A Retrospective: Vol. 3 Reviews

Phil’s Classical Reviews
Audio Video Club of Atlanta

February 2012

During his long active career, Steven Staryk was often termed the “King of Concertmasters,” having served in that capacity in orchestras on both sides of the Atlantic. Currently in retirement (though still quite active as a teacher and competition judge), he began compiling a 30-CD anthology drawn from recordings of some 190 major compositions that he made between 1952 and 2003. Released to the public as the “Steven Staryk Retrospective,” they reveal a concert artist who was remarkably true to himself. That goes double for these 1961-1978 Bach recordings. Whether “live” or made under studio conditions, it makes no difference. The Staryk sound is distinctively the same. For this artist, the music was the thing, and his grasp of the subject went well beyond the scope of the instrument itself.

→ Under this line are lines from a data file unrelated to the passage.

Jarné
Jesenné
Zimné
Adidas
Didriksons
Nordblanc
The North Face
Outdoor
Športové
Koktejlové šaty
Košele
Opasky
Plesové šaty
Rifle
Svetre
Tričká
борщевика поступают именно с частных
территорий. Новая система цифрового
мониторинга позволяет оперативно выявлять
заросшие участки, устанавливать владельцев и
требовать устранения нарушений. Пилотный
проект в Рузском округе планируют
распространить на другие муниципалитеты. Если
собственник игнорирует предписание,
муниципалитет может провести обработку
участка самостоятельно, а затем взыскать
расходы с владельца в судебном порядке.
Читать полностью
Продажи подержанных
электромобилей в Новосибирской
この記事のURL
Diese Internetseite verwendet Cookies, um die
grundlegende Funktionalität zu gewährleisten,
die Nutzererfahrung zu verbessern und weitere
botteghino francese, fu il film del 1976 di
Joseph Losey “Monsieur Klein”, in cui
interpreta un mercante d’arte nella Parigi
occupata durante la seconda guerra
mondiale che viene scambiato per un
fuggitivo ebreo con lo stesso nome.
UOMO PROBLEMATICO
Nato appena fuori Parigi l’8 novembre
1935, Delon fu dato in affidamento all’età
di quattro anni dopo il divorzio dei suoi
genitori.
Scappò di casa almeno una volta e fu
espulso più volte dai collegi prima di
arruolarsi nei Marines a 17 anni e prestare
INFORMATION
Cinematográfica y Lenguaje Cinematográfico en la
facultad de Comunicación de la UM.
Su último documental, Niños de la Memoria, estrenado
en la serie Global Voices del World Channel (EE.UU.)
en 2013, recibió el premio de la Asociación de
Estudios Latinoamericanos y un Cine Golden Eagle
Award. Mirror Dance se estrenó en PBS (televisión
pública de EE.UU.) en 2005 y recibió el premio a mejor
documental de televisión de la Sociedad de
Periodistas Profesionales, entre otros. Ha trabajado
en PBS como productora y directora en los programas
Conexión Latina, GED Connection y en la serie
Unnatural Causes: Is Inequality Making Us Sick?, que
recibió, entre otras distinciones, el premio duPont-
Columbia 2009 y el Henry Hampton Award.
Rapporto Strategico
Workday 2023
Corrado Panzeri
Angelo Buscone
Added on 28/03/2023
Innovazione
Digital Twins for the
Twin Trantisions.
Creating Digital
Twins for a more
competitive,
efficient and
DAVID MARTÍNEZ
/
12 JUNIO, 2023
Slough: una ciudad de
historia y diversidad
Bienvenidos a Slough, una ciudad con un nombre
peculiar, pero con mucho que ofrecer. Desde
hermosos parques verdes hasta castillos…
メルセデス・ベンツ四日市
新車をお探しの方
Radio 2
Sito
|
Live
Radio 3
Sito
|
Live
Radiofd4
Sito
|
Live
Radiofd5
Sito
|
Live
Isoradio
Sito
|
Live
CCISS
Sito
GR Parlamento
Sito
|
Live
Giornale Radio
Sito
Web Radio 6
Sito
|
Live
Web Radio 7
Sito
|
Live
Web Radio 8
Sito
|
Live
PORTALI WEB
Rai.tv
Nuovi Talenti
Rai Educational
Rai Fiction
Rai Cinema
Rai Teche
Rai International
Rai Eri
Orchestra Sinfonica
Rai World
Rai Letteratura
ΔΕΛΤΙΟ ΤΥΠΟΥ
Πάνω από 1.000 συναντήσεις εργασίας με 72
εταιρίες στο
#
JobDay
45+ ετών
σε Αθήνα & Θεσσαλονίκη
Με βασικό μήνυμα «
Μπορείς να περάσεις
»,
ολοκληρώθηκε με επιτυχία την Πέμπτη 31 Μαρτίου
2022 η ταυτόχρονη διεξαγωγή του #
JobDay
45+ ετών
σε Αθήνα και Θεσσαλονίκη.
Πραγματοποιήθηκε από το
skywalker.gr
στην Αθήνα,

From the very opening of the Allegro of Bach’s Concerto No. 1 in A minor, recorded with Bernard Haitink and the Royal Concertgebouw Orchestra of Amsterdam in October, 1961, we pick hear the magisterial quality that led Gramophone to describe Staryk as “one of the great ones.” The string sound, richly burnished, has a definite sheen to it. The performance is scrupulously honest and straight-forward. Staryk prefers to let the music speak for itself, without any gimmicks, so that the heart-melting quality of the music in the Andante – and even more so, that of the Adagio in the sumptuously rich Concerto No. 2 in E major, with Staryk serving as soloist and conductor of the Vancouver Baroque Orchestra in a 1975 studio recording – comes through naturally and unforced as an essential element of the music.

The Sonatas for Violin and Keyboard in G minor, BWV 1020, and E minor, BWV 1023, were both recorded with harpsichordist Kenneth Gilbert. For once, there is an equal partnership in these (to my mind) much-abused and seldom-convincing works, as Staryk and Gilbert make telling contributions without either partner sacrificing his own distinctive artistry. Gilbert is particularly effective in the opening Allegro of BWV 1020. Again, it is the Adagio movements that make the most lasting impression, which is as it should be.

Staryk’s account of Partita No 2 in D minor for solo violin is actually segued from two recorded performances. Movements 1-4 were recorded in London in 1962, and the fifth movement, Chaconne, in Toronto in 1978. There is some rationale for this, as the Chaconne, longer and more elaborate than all the previous movements combined, was not an integral part of a typical dance suite, or partita, but a set of harmonic variations on a repeated pattern from a ground bass. This Chaconne staggers the imagination in its seemingly endless wealth of inspiration and range of moods, from pensive to exultant, and even including an imitation posthorn call. Staryk explores it all with the utmost in concentrated power and insight that made his name famous.